8. Au cas d'espèce, il est constant que les parents de la demandeuse - l'enfant D... G... A... - résident déjà en France. Dans ces conditions, la jeune D... G... A... ne peut prétendre à la délivrance d'un visa de long séjour au titre de la réunification familiale dès lors qu'elle n'est pas accompagnée par un des ascendants directs au premier degré de sa sœur refugiée mineure. Par suite, Mme Camara n'est pas fondée à soutenir que la commission de recours contre les décisions de refus de visa d'entrée en France aurait fait une inexacte application des dispositions de l'article L. 561-2 du code de l'entrée et du séjour des étrangers et du droit d'asile. Le moyen sera écarté.
9. En troisième et dernier lieu, il ressort des pièces versées au dossier que, de l'année 2017 au mois de novembre 2021, D... G... A... n'était pas à la charge de ses père et mère et était confiée à un oncle de la famille, M. B... A..., vivant à Conakry (Guinée). Mme Camara n'établit ni d'ailleurs ne soutient qu'elle aurait, au cours de cette période, participé à l'entretien et à l'éducation de sa fille. Il n'est pas davantage établi que la jeune D... serait menacée ou isolée en Guinée où elle a toujours vécu. Les justificatifs d'échanges par messagerie électronique et les photographies versées au dossier ne suffisent pas à démontrer que Mme Camara prendrait depuis lors en charge l'éducation et l'entretien de sa fille. Enfin, il est constant que Mme Camara n'est pas, en droit, empêchée de rendre visite à l'intéressée dans son pays d'origine ou de solliciter une autorisation de regroupement familial. Dans ces conditions, les moyens tirés de la méconnaissance des stipulations de l'article 8 de la convention européenne de sauvegarde des droits de l'homme et des libertés fondamentales et du premier paragraphe de l'article 3 de la convention internationale relative aux droits de l'enfant doivent être écartés.
10. Il résulte de l'ensemble de ce qui précède que Mme Camara n'est pas fondée à soutenir que c'est à tort que, par le jugement attaqué, le tribunal administratif de Nantes a rejeté sa demande.
Sur les conclusions d'injonction :
11. Il résulte de ce qui précède que les conclusions à fin d'injonction sous astreinte présentées par Mme Camara ne peuvent qu'être rejetées.
Sur les frais liés au litige :
12. Les dispositions de l'article L. 761-1 du code de justice administrative, font obstacle à ce que soit mis à la charge de l'Etat le versement à Mme Camara, qui succombe dans la présente espèce, de la somme qu'elle demande au titre des frais exposés et non compris dans les dépens.
DÉCIDE :
Article 1er : La requête de Mme Camara est rejetée.

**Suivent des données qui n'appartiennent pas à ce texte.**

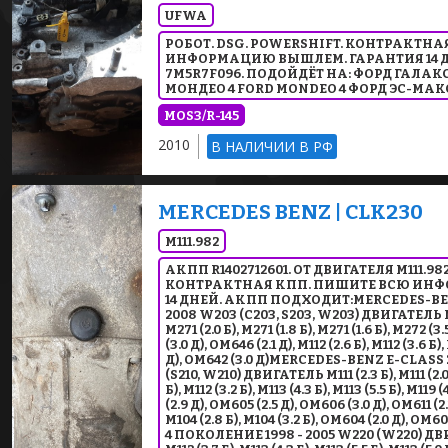
UFWA
РОБОТ. DSG. POWERSHIFT. КОНТРАКТН
ИНФОРМАЦИЮ ВЫШЛЕМ. ГАРАНТИЯ 14 
7M5R7F096. ПОДОЙДЁТ НА: ФОРД ГАЛАКС
МОНДЕО 4 FORD MONDEO 4 ФОРД ЭС-МАК
MOS3/R-145
2010
В НАЛИЧИИ В РФ
MERCEDES BENZ | CLK230
M111.982
АКПП R1402712601. ОТ ДВИГАТЕЛЯ M111.982
КОНТРАКТНАЯ КПП. ПИШИТЕ ВСЮ ИН
14 ДНЕЙ. АКПП ПОДХОДИТ:MERCEDES-BEN
2008 W203 (C203, S203, W203) ДВИГАТЕЛЬ M111 (
M271 (2.0 Б), M271 (1.8 Б), M271 (1.6 Б), M272 (3
(3.0 Д), OM646 (2.1 Д), M112 (2.6 Б), M112 (3.6 Б)
Д), OM642 (3.0 Д)MERCEDES-BENZ E-CLASS
(S210, W210) ДВИГАТЕЛЬ M111 (2.3 Б), M111 (2.0 Б)
Б), M112 (3.2 Б), M113 (4.3 Б), M113 (5.5 Б), M119 
(2.9 Д), OM605 (2.5 Д), OM606 (3.0 Д), OM611 (2.
M104 (2.8 Б), M104 (3.2 Б), OM604 (2.0 Д), 
4 ПОКОЛЕНИЕ 1998 - 2005 W220 (W220) ДВИГАТ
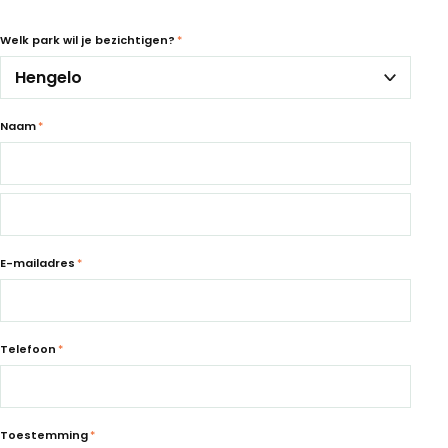
Welk park wil je bezichtigen?
*
Naam
*
E-mailadres
*
Telefoon
*
Toestemming
*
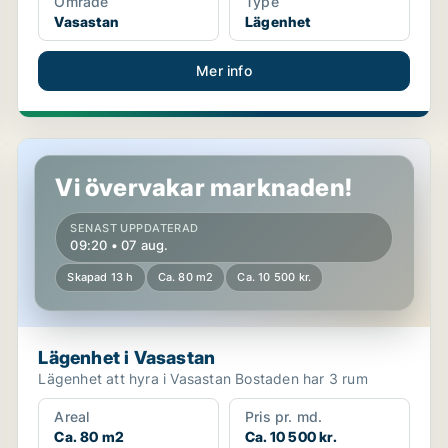
Område
Type
Vasastan
Lägenhet
Mer info
Lägenhet i Vasastan
Vi övervakar marknaden!
SENAST UPPDATERAD
09:20 • 07 aug.
Skapad 13 h
Ca. 80 m2
Ca. 10 500 kr.
Lägenhet i Vasastan
Lägenhet att hyra i Vasastan Bostaden har 3 rum
Areal
Pris pr. md.
Ca. 80 m2
Ca. 10 500 kr.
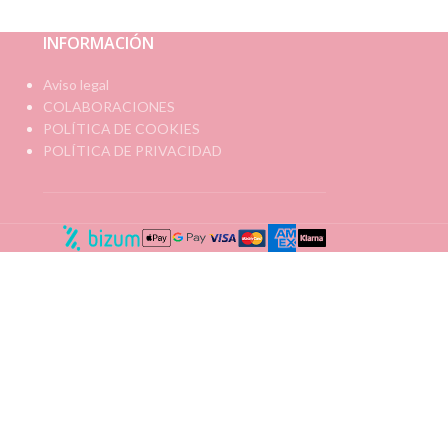
INFORMACIÓN
Aviso legal
COLABORACIONES
POLÍTICA DE COOKIES
POLÍTICA DE PRIVACIDAD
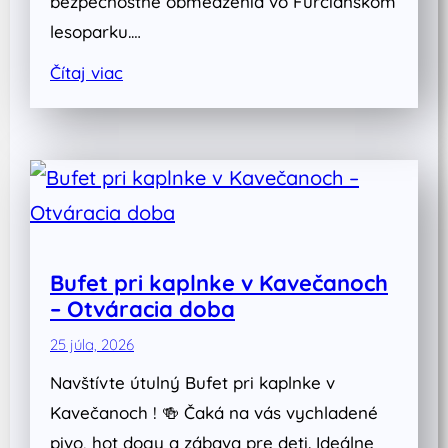
bezpečnostné obmedzenia vo Furčianskom
lesoparku.…
Čítaj viac
Bufet pri kaplnke v Kavečanoch
– Otváracia doba
25 júla, 2026
Navštívte útulný Bufet pri kaplnke v
Kavečanoch ! 🍻 Čaká na vás vychladené
pivo, hot dogy a zábava pre deti. Ideálne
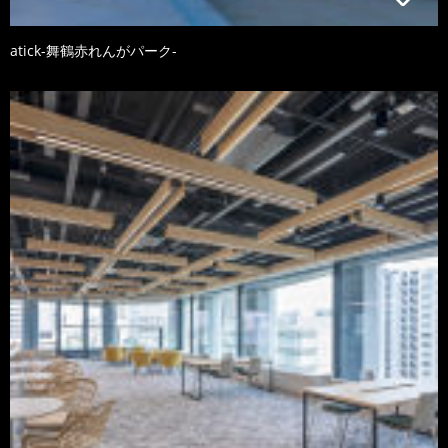
atick-舞鶴赤れんがパーク-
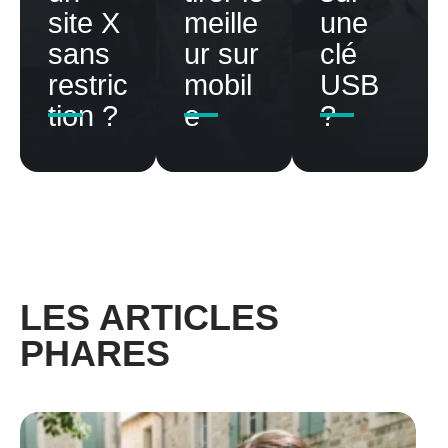
site X
meille
une
sans
ur sur
clé
restric
mobil
USB
tion ?
e
?
LES ARTICLES
PHARES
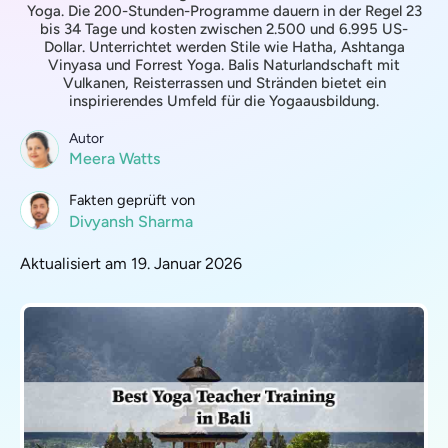
Yoga. Die 200-Stunden-Programme dauern in der Regel 23
bis 34 Tage und kosten zwischen 2.500 und 6.995 US-
Dollar. Unterrichtet werden Stile wie Hatha, Ashtanga
Vinyasa und Forrest Yoga. Balis Naturlandschaft mit
Vulkanen, Reisterrassen und Stränden bietet ein
inspirierendes Umfeld für die Yogaausbildung.
Autor
Meera Watts
Fakten geprüft von
Divyansh Sharma
Aktualisiert am 19. Januar 2026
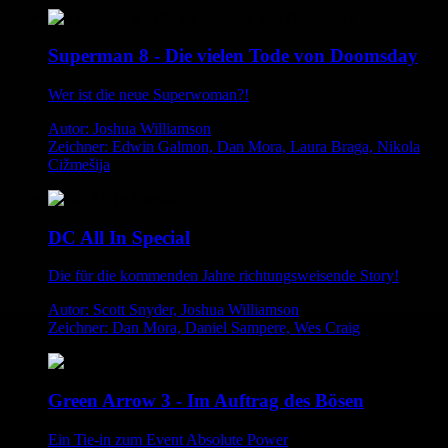
Superman 8 - Die vielen Tode von Doomsday
Wer ist die neue Superwoman?!
Autor: Joshua Williamson
Zeichner: Edwin Galmon, Dan Mora, Laura Braga, Nikola
Cižmešija
DC All In Special
Die für die kommenden Jahre richtungsweisende Story!
Autor: Scott Snyder, Joshua Williamson
Zeichner: Dan Mora, Daniel Sampere, Wes Craig
Green Arrow 3 - Im Auftrag des Bösen
Ein Tie-in zum Event Absolute Power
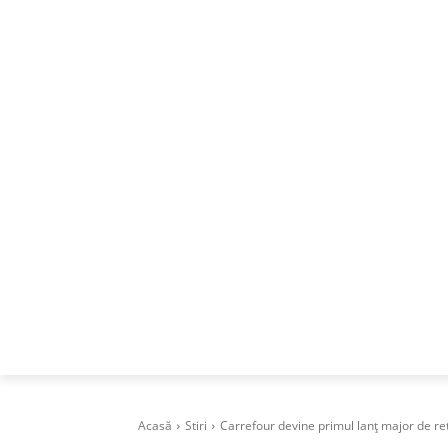
ACASA
DESPRE
CAREERS
BUSI
Acasă
Stiri
Carrefour devine primul lanț major de reta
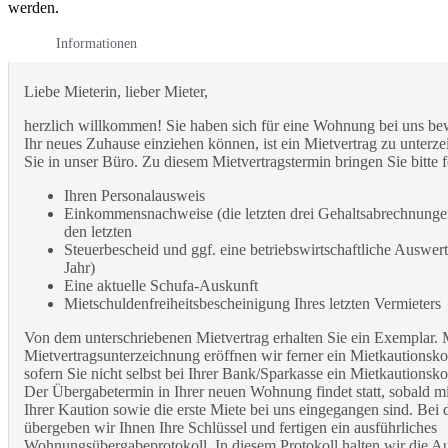
werden.
Informationen
Liebe Mieterin, lieber Mieter,
herzlich willkommen! Sie haben sich für eine Wohnung bei uns be
Ihr neues Zuhause einziehen können, ist ein Mietvertrag zu unte
Sie in unser Büro. Zu diesem Mietvertragstermin bringen Sie bitte 
Ihren Personalausweis
Einkommensnachweise (die letzten drei Gehaltsabrechnunge
den letzten
Steuerbescheid und ggf. eine betriebswirtschaftliche Auswer
Jahr)
Eine aktuelle Schufa-Auskunft
Mietschuldenfreiheitsbescheinigung Ihres letzten Vermieters
Von dem unterschriebenen Mietvertrag erhalten Sie ein Exemplar. 
Mietvertragsunterzeichnung eröffnen wir ferner ein Mietkautionsk
sofern Sie nicht selbst bei Ihrer Bank/Sparkasse ein Mietkautionsk
Der Übergabetermin in Ihrer neuen Wohnung findet statt, sobald mi
Ihrer Kaution sowie die erste Miete bei uns eingegangen sind. Be
übergeben wir Ihnen Ihre Schlüssel und fertigen ein ausführliches
Wohnungsübergabeprotokoll. In diesem Protokoll halten wir die A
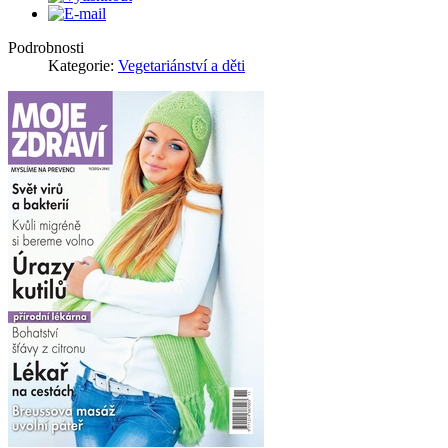
Podrobnosti
Kategorie:
Vegetariánství a děti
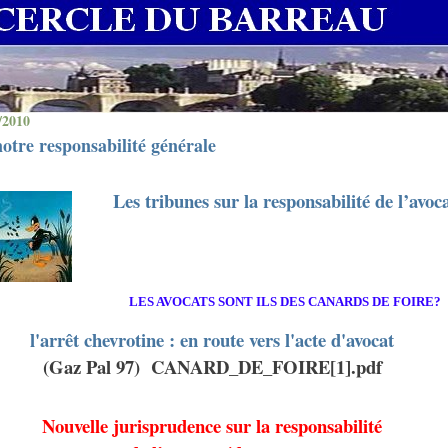
/2010
otre responsabilité générale
Les tribunes sur la responsabilité de l’avoc
LES AVOCATS SONT ILS DES CANARDS DE FOIRE?
l'arrêt chevrotine : en route vers l'acte d'avocat
(Gaz Pal 97)
CANARD_DE_FOIRE[1].pdf
Nouvelle jurisprudence sur la responsabilité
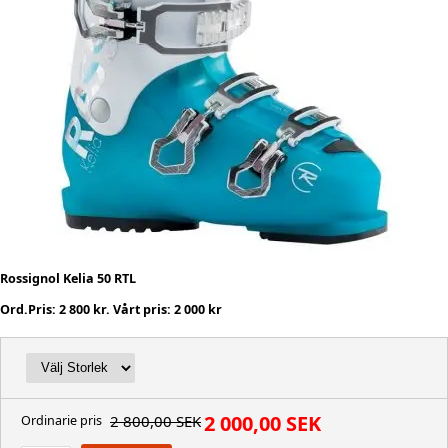
Rossignol Kelia 50 RTL
Ord.Pris: 2 800 kr. Vårt pris: 2 000 kr
2 000,00 SEK
2 800,00 SEK
Ordinarie pris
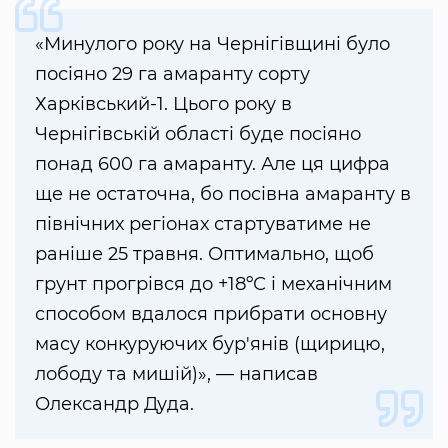
«Минулого року на Чернігівщині було
посіяно 29 га амаранту сорту
Харківський-1. Цього року в
Чернігівській області буде посіяно
понад 600 га амаранту. Але ця цифра
ще не остаточна, бо посівна амаранту в
північних регіонах стартуватиме не
раніше 25 травня. Оптимально, щоб
грунт прогрівся до +18ºС і механічним
способом вдалося прибрати основну
масу конкуруючих бур'янів (щирицю,
лободу та мишій)», — написав
Олександр Дуда.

Article 2 : Le présent arrêt sera notifié au ministre de l'intérieur et des outre-mer et à Mme C... F....
Délibéré après l'audience du 22 mars 2024, à laquelle siégeaient :
- M. Gaspon, président de chambre,
- M. Coiffet, président-assesseur,
- Mme Gélard, première conseillère.
Rendu public par mise à disposition au greffe le 9 avril 2024.
Le rapporteur,
O. COIFFETLe président,
O. GASPON
La greffière,
I. PETTON
La République mande et ordonne au ministre de l'intérieur et des outre-mer en ce qui le concerne, et à tous commissaires de justice à ce requis en ce qui concerne les voies de droit commun contre les parties privées, de pourvoir à l'exécution de la présente décision.